-- start Text to read --
# Looking For Pics



## mcgurggle

Hi all
I'm looking for some photo's of a few coasters. St. Blane (Gardiners), Leadsman (Rowbothams), Craigmore (Cawoods Coal of Belfast), Durham Teal, Dorset Fulmar, Devon Curlew, Ice Lark & Carrick Kestrel (All Sealion Shipping).
The Carrick Kestrel was also the Silver Kestrel(Silver Line) in a previous life.
I'd appreciate any help with thes pics (prepared to pay) as I am writing my 'memoirs' for my Grand Children.
Regards 
McG (Pint)


----------



## michael james

McG,
Welcome to SN, I am sure a member will be able to assist you.

If only more of us old salts had the foresight to write our memoirs, future generations will be grateful when we are no longer around. I wish you luck with your research.


----------



## Jeff Egan

Have posted a picture of the Silver Kestrel for you. A friend of mine was mate on her in the early 1970's, John Marshall.
Regards Jeff


----------



## mcgurggle

*Wow*

Wow, I like this site...What service ! Thanks Jeff For the 'Kestrel'.
I was on the Silver Kestrel in 1971, the skipper was Willy (Scobie) Black. cant remember your friend tho'. Scobie Black continued as skipper when it became the Carrick Kestrel for Sealion Shipping into the 80's. Rumour was that he was the real owner !!??
Thanks again
McG


----------



## ruud

Ahoy McG,
I think I found your Ice Lark, and just posted her.I'll hope that's the ship you're looking for.
Brgds
ruud


----------



## mcgurggle

*Thnks Ruud*

Yes thats her... Thanks Ruud.... Were you on her?
Regards
(Pint) McG


----------



## ruud

Ahoy McG,
No I didn't serve on British ships,I was on Swedish/Dutch merchant navy ships;coasters,freighters,tankers and this for about 30 yrs.But I'm glad that this is the ICE LARK you were looking for.
All the best,
ruud


----------



## ragusa

hi, have found st modan, but still lookin for st blane, will keep in touch


----------



## glasson

A good friend of mine was Skipper of the Carrick Kestrel for quit a number of years, Tim Danity.


----------



## mcgurggle

Thanks Ragusa, still need St. Blane & Durham Teal to complete.
-- end Text to read --
Summarize the thread about coaster photos in three sentences.
-- start Supplied information --
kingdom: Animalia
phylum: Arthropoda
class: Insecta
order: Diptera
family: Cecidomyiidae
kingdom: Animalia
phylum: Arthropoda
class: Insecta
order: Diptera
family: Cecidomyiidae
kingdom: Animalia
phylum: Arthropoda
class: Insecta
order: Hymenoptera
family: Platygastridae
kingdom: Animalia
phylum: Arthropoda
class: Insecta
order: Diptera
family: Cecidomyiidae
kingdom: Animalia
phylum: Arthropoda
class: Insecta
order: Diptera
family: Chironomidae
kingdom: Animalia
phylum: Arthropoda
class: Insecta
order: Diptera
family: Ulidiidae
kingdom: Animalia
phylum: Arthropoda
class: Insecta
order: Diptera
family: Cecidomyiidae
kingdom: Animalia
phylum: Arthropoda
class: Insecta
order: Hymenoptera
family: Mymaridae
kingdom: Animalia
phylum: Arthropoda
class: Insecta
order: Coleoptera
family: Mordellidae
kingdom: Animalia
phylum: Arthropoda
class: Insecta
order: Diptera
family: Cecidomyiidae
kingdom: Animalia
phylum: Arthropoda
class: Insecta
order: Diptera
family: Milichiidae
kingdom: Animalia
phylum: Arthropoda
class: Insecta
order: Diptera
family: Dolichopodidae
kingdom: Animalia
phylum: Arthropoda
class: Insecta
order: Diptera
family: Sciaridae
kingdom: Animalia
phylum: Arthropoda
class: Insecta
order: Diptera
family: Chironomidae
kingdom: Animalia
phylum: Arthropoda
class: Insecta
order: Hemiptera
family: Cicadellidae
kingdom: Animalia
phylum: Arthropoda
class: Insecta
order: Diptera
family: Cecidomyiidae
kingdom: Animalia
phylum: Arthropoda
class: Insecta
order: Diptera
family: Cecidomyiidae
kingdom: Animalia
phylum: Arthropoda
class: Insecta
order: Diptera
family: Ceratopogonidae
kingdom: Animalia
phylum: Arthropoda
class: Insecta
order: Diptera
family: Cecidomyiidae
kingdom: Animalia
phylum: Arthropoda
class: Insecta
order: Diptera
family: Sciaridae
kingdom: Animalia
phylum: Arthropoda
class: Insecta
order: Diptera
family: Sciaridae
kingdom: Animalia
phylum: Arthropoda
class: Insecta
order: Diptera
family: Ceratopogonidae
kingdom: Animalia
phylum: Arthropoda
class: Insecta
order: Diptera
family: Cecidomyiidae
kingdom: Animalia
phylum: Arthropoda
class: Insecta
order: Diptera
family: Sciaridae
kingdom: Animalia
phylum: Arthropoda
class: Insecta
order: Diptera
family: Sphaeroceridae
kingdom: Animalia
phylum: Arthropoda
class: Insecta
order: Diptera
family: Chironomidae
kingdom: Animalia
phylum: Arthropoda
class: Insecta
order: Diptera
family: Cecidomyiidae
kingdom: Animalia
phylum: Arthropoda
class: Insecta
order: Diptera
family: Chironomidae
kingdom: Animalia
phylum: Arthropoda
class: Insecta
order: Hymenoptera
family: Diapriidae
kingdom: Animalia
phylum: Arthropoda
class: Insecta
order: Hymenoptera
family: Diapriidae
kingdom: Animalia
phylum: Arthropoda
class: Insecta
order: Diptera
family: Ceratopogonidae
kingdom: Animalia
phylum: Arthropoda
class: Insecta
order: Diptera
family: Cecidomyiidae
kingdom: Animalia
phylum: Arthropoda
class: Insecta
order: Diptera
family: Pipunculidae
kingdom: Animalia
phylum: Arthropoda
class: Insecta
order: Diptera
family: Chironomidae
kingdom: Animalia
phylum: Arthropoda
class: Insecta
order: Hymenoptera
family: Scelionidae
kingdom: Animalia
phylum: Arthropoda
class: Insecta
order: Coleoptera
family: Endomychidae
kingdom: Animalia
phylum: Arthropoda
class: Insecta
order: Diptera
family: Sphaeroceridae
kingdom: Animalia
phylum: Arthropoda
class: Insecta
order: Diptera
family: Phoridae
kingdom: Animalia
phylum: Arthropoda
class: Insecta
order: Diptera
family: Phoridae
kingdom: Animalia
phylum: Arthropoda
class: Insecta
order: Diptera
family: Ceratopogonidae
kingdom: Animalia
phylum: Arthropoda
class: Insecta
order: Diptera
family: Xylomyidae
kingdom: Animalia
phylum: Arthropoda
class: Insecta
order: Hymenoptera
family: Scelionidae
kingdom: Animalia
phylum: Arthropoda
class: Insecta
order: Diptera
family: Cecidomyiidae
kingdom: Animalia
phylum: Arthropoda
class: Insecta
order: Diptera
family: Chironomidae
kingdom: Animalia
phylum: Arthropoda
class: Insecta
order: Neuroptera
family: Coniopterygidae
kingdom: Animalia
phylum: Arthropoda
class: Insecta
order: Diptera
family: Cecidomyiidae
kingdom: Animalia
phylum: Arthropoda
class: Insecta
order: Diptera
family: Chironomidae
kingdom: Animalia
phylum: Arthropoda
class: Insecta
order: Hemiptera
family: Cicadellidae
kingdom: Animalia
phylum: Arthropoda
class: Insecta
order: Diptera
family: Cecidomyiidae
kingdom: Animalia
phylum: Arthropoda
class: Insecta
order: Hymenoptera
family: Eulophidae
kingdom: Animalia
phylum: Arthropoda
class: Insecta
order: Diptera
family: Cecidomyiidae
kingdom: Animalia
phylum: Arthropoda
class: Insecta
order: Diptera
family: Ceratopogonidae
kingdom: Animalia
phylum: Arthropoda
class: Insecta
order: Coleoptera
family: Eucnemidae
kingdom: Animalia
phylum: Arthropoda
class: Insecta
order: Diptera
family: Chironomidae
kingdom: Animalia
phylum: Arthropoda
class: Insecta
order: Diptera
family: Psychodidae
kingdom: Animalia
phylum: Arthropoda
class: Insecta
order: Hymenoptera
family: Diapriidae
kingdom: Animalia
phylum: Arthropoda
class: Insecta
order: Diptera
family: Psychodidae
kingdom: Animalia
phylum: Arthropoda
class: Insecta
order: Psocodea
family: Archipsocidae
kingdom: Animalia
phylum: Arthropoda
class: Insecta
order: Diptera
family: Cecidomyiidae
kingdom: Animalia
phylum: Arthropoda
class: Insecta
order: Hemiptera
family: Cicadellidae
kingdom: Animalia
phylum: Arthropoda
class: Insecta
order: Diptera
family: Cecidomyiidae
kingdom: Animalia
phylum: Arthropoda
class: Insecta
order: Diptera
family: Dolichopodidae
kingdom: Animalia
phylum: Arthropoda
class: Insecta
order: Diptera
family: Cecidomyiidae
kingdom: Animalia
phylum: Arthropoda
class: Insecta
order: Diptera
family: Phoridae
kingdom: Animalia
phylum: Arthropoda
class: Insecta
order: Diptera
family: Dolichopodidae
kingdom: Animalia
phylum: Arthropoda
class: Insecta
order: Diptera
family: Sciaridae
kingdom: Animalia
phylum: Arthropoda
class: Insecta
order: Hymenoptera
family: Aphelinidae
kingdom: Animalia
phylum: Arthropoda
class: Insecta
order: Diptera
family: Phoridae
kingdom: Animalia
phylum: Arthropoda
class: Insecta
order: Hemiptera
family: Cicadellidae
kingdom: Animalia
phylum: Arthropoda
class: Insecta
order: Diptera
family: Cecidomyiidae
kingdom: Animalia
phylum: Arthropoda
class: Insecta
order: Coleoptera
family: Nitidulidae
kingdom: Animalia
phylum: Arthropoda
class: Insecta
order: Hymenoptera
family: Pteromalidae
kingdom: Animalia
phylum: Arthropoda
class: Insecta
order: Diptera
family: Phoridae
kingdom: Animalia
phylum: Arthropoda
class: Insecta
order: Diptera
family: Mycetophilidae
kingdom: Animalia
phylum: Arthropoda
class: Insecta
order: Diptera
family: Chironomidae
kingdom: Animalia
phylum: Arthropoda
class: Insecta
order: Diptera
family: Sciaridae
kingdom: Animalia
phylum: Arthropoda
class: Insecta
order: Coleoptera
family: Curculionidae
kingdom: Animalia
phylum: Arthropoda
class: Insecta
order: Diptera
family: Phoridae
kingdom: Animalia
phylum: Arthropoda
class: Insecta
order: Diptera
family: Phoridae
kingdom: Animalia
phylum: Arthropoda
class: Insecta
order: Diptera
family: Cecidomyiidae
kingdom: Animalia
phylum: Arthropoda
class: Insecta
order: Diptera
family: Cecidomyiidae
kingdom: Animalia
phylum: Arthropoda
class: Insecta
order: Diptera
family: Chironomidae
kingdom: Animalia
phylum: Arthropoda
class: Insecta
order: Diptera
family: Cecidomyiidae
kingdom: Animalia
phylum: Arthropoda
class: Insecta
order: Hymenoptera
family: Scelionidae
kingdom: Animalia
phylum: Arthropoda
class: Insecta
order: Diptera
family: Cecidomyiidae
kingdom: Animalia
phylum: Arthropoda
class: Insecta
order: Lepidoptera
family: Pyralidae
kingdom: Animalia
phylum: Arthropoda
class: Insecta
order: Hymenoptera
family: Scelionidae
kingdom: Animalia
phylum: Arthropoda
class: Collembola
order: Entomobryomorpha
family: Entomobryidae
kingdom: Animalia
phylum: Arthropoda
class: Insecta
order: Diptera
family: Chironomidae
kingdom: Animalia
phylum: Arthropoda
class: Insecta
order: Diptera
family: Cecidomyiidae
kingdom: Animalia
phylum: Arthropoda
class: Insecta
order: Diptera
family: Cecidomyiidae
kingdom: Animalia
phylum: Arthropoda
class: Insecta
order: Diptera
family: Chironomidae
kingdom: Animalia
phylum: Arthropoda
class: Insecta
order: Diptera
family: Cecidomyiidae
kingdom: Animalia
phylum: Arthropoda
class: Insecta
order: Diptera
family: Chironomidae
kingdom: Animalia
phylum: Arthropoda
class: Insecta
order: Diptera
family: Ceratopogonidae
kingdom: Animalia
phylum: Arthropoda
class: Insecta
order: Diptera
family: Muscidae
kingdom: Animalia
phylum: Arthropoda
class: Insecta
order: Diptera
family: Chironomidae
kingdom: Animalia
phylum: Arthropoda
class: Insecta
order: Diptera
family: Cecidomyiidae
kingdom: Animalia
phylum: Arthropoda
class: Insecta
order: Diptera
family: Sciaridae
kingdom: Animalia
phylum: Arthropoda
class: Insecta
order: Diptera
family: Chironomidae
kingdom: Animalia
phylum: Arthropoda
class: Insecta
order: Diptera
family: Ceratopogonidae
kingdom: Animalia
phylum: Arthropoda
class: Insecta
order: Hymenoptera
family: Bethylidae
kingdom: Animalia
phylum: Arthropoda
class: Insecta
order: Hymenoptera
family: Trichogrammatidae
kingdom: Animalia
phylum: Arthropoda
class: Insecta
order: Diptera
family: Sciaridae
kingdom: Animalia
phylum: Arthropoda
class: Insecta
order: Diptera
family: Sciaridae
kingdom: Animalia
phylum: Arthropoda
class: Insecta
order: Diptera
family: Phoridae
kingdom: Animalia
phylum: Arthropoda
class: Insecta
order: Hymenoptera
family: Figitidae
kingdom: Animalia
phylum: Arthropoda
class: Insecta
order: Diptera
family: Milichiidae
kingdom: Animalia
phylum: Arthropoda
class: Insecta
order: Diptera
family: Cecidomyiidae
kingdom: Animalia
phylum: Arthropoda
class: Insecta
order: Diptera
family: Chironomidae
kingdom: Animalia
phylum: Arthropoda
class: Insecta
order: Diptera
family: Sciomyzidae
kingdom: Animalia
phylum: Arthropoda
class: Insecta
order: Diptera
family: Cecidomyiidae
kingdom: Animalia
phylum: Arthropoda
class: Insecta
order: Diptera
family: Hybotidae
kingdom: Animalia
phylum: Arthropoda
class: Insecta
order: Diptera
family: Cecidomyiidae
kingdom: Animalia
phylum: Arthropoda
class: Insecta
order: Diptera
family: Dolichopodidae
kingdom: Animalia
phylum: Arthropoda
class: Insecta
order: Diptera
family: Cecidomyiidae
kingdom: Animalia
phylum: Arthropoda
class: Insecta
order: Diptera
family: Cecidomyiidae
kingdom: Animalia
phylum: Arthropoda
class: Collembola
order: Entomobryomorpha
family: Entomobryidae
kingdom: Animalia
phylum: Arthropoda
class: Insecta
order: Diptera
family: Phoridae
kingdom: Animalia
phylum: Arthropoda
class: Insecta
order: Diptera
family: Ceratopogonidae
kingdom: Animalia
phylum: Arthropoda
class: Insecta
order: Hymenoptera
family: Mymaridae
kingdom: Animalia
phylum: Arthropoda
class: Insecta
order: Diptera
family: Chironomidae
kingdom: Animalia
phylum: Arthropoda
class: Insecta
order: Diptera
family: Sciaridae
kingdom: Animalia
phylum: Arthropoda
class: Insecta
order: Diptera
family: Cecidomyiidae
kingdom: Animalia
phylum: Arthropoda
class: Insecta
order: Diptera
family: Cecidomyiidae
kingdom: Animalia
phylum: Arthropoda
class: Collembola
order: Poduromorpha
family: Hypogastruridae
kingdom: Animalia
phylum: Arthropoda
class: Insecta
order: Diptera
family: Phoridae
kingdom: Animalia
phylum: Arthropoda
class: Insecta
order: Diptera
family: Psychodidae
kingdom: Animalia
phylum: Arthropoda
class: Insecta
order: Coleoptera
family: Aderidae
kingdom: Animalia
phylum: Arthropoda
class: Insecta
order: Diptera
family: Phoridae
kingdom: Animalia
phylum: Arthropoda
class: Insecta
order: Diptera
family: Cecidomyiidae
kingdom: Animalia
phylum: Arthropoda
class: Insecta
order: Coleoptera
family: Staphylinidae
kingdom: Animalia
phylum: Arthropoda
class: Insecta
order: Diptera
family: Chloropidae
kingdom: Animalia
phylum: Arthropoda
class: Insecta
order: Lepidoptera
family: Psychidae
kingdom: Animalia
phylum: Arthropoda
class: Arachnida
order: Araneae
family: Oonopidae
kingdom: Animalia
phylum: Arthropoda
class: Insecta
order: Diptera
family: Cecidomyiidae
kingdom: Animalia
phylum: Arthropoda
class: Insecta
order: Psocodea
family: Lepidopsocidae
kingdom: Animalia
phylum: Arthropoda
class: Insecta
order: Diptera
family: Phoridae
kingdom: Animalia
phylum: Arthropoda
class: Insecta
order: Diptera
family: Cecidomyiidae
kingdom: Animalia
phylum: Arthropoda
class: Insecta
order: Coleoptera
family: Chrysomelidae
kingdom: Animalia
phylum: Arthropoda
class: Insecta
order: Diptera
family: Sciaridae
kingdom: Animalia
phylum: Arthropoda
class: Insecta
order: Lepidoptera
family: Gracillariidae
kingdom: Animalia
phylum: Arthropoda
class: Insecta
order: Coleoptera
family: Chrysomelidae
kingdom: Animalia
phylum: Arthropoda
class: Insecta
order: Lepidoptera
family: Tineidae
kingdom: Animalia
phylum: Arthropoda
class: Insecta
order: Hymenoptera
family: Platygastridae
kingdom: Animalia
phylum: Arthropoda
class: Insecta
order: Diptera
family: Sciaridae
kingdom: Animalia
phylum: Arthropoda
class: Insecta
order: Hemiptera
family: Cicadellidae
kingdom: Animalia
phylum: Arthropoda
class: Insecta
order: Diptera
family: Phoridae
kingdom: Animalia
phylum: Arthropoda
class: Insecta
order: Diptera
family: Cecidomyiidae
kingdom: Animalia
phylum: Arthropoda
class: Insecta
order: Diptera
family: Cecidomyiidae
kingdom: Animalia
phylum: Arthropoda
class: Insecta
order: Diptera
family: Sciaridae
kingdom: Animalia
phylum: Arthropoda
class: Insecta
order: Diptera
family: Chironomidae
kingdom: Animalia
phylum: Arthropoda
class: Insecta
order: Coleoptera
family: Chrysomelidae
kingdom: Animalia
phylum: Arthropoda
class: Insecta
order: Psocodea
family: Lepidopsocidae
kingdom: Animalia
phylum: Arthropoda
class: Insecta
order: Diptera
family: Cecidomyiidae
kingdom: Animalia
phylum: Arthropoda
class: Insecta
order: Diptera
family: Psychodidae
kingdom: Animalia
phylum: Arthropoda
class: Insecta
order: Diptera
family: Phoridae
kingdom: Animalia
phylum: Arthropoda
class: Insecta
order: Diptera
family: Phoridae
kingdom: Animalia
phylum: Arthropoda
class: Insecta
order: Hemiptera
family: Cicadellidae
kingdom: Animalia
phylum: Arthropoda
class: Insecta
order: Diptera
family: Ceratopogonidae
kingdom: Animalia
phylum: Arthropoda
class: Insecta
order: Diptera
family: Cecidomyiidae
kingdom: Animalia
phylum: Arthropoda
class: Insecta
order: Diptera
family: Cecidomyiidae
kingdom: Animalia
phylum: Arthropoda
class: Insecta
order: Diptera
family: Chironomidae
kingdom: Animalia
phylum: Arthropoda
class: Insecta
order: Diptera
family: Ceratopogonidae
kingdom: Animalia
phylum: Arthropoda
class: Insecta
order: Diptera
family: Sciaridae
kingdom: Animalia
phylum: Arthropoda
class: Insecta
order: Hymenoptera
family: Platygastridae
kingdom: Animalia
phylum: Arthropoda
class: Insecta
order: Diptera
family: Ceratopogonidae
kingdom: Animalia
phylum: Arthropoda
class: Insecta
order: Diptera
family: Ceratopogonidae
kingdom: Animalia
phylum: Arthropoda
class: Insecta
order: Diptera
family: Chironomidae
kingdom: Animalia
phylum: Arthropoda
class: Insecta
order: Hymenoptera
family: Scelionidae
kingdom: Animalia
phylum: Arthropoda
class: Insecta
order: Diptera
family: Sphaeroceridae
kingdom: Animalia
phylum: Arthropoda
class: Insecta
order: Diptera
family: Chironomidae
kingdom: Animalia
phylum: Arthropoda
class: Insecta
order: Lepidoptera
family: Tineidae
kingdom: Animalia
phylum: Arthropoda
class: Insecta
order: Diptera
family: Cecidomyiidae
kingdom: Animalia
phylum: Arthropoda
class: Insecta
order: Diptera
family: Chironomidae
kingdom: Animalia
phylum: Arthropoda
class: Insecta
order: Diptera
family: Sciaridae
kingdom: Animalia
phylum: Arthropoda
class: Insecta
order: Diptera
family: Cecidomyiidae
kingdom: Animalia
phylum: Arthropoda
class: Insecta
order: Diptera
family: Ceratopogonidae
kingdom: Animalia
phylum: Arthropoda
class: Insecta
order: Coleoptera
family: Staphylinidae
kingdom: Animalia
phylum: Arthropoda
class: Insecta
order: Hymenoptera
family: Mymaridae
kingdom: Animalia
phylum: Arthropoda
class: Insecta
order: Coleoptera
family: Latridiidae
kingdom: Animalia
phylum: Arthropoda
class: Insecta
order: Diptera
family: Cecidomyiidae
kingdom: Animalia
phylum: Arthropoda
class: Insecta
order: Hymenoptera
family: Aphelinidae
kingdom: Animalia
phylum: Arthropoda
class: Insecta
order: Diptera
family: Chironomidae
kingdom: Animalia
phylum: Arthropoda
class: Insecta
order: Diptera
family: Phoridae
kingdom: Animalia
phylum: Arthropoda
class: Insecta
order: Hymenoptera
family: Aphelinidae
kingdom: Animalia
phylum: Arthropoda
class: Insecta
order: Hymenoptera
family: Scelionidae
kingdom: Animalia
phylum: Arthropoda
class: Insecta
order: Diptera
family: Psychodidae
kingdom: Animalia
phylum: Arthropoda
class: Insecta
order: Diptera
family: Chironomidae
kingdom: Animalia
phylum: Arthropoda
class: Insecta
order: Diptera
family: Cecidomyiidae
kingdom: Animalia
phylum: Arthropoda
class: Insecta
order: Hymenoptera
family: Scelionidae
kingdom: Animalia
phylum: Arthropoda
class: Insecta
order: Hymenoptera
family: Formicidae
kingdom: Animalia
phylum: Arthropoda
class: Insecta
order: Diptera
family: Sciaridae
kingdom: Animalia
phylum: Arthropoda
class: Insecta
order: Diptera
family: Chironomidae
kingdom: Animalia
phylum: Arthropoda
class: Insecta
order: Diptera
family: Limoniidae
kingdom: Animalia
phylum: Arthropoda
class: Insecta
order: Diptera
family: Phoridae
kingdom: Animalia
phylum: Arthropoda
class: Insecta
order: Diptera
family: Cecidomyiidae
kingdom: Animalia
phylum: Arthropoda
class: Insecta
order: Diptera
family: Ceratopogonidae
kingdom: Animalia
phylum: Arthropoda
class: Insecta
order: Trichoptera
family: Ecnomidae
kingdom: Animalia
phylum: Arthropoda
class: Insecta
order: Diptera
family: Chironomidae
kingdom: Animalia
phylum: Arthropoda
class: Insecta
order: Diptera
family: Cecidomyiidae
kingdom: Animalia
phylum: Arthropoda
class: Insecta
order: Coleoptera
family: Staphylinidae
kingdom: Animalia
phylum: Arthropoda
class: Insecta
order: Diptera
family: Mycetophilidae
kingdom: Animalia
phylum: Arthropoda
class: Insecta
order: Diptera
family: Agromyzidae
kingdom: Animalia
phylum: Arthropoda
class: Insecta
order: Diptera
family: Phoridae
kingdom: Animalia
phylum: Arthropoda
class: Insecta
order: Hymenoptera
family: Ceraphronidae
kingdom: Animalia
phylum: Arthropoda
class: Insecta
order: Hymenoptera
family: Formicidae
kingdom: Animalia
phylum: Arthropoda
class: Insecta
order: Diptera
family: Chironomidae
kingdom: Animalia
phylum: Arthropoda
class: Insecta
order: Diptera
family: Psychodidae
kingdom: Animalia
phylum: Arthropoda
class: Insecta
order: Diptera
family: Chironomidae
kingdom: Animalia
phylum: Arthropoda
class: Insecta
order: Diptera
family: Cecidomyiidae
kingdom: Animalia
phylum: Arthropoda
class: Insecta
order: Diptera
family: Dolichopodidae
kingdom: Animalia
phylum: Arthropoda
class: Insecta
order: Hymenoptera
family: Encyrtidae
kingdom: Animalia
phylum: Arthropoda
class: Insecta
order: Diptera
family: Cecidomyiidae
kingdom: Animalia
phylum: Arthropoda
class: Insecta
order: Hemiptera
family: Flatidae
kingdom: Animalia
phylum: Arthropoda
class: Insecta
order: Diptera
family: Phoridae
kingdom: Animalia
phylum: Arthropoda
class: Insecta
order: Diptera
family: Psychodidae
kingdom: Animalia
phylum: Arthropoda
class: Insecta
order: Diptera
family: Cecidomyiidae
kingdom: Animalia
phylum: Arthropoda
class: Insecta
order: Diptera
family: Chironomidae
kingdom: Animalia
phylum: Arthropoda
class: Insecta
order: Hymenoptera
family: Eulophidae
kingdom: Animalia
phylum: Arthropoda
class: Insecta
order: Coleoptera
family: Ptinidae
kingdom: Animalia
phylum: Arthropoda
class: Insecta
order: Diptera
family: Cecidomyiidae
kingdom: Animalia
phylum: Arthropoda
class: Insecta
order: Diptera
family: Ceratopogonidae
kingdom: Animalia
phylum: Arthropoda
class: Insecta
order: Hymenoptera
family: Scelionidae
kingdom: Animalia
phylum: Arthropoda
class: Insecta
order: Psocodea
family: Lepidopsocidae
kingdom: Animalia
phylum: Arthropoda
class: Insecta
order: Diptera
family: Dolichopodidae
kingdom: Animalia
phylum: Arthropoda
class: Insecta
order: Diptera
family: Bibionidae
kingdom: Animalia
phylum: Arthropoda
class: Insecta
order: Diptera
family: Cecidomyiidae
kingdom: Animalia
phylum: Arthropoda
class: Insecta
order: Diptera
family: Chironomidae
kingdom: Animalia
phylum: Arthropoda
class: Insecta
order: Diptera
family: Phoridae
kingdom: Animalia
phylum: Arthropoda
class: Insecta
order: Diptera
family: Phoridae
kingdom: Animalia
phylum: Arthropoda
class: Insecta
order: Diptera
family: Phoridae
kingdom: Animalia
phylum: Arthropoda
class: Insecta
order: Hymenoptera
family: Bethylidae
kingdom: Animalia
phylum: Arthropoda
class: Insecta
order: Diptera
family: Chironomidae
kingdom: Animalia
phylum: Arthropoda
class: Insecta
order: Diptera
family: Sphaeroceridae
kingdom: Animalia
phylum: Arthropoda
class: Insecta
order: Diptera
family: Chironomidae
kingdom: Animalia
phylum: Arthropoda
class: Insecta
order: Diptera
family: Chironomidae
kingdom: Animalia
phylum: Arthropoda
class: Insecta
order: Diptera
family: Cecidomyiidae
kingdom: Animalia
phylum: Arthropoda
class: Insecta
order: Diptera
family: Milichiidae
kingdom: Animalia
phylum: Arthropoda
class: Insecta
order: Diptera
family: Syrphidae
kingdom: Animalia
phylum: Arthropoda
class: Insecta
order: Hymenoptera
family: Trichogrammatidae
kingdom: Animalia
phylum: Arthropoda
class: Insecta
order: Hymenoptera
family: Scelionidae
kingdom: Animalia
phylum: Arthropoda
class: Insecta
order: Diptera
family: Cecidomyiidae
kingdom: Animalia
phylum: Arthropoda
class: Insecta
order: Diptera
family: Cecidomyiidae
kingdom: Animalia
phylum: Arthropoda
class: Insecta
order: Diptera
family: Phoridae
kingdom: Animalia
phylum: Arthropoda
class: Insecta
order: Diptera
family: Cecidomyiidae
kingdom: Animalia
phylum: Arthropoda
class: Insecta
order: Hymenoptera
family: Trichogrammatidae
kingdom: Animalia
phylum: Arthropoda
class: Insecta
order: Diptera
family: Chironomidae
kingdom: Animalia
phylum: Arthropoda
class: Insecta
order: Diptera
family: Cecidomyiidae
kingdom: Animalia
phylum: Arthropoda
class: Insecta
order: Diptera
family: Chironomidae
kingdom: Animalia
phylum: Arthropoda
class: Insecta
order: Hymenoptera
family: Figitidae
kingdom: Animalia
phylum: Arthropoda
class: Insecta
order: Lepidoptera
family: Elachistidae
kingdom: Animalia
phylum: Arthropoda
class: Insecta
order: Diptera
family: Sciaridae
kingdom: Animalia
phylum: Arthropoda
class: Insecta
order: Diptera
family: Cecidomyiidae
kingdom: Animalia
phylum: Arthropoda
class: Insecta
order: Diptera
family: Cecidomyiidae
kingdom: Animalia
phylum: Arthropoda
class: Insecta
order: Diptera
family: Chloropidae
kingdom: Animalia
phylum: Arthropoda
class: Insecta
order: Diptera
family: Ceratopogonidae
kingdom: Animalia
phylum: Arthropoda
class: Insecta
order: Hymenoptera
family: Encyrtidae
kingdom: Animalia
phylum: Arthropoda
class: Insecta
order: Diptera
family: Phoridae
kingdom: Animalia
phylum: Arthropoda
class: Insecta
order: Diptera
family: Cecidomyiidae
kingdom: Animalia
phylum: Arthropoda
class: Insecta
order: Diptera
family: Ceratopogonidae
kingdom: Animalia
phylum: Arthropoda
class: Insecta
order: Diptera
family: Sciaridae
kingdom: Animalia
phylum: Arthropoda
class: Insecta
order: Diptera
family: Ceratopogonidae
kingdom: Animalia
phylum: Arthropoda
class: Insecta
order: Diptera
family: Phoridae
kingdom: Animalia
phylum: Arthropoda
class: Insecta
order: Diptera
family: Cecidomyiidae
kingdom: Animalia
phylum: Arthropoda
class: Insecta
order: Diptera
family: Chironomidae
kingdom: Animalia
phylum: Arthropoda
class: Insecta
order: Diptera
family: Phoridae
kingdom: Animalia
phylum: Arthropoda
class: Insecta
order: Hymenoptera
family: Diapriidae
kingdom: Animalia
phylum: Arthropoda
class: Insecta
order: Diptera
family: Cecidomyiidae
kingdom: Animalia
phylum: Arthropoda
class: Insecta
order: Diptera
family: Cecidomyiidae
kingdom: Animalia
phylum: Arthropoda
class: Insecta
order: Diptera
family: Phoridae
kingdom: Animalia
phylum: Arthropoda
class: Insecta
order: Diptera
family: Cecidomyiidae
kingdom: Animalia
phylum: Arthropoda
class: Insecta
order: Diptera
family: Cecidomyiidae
-- end Supplied information --
### [Reply to the task]
A forum member asks for photos of several coasters, including the St. Blane, Leadsman, Craigmore and a group of Sealion Shipping vessels, for memoirs being written for grandchildren, and offers to pay for them. Other members post a picture of the Silver Kestrel, which later became the Carrick Kestrel, and a picture of the Ice Lark, which the poster confirms is the right ship. By the end, the poster still needs the St. Blane and the Durham Teal to complete the set.